In terms of relief and development, there is the World Faith Development Dialogue, which harmonises programmes and efforts relating to development between world faiths and which was set up by James Wolfensohn, President of the World Bank and the noble and right reverend Lord, Lord Carey, from our own number. There is the inclusion of the Islamic relief in the Disasters Emergency Committee, whose case was brought forward by organisations such as Christian Aid. It now plays its full part in the response to the dreadful emergencies that afflict us only too often.

Then there is humanitarian need. Today we have heard of the release of Norman Kember and his associates and we rejoice at that. He is a good Christian man, but we must remember the key role played by Dr Azzam Tamimi when representing the Muslim Association of Britain. He went out to Iraq to see what could be done and to start discussions taking place—sometimes behind the scenes.

I return to Hans Küng, who said:

"There will be no peace among the nations without peace among the religions".

But he went on to say:

"There will be no peace among the religions without dialogue among the religions".

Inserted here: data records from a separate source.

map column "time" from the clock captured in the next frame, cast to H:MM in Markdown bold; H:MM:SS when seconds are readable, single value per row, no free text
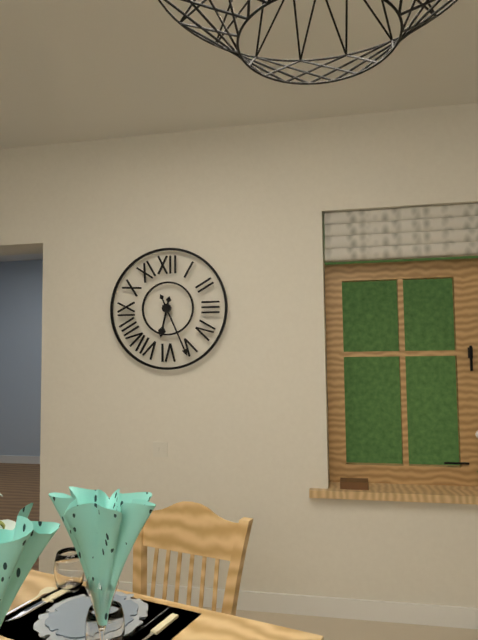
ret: **6:26**
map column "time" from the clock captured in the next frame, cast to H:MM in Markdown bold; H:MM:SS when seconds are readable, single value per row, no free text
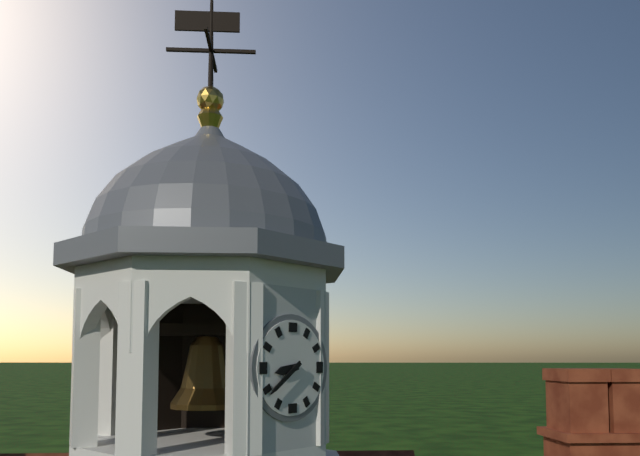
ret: **8:39**
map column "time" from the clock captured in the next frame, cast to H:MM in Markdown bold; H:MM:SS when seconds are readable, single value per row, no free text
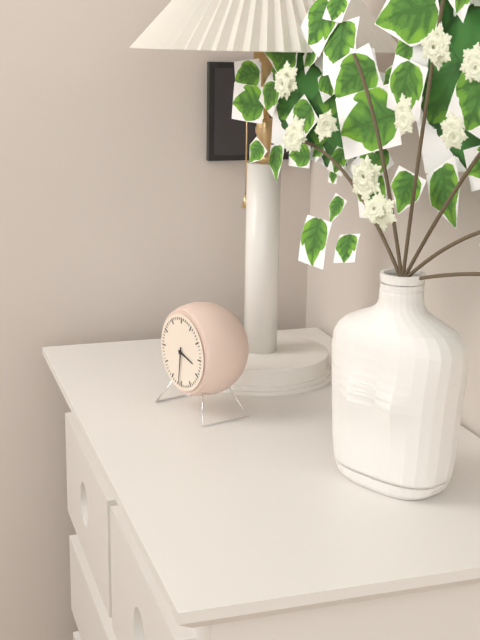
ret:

I pick up my own concerns about the possible ambiguities in the use of the word "dialogue", which, like "tolerance", can be a weasel word. I also want to question my own questions. I want to look again at any box I may have allowed myself to become imprisoned in, to take a creative look at new options that might be available to us.

I have come to believe that international peace, like charity, actually begins at home. I rushed here today from a conversation with the director of the Centre for Jewish-Christian Relations (Cambridge), Dr Ed Kessler. What wonderful things he is opening up there. Two weeks ago, it was a public conversation with the director of Islamic Studies at Oxford University and so on and so forth. The public drawn from offices around where I live discuss issues such as the ones I am talking about. We are up to our eyes in the Islington interfaith forum. Because we have a historic site, we have Muslim children from local schools who come to visit our chapel and enjoy learning about Christianity in a school visit of that kind, just as I have been part of Christian children visiting mosques and temples and the rest of it. I am a school governor and we talk about appropriate school meals for children of other cultural backgrounds. These practical, ordinary, everyday things are terrifically important. My own daughter-in-law, having had three years in Pakistan herself, oversees the culturally aware teaching of the whole curriculum in the little primary school in Newham where she teaches.

There is much to be done at home, but the 10 minutes that we were warned of is up, and I am a man who takes warnings seriously. Things are being done, and we must rejoice at that. There is so much more to do, but if we approach a question like this positively, who knows what we may wrestle out of what might otherwise be chaos?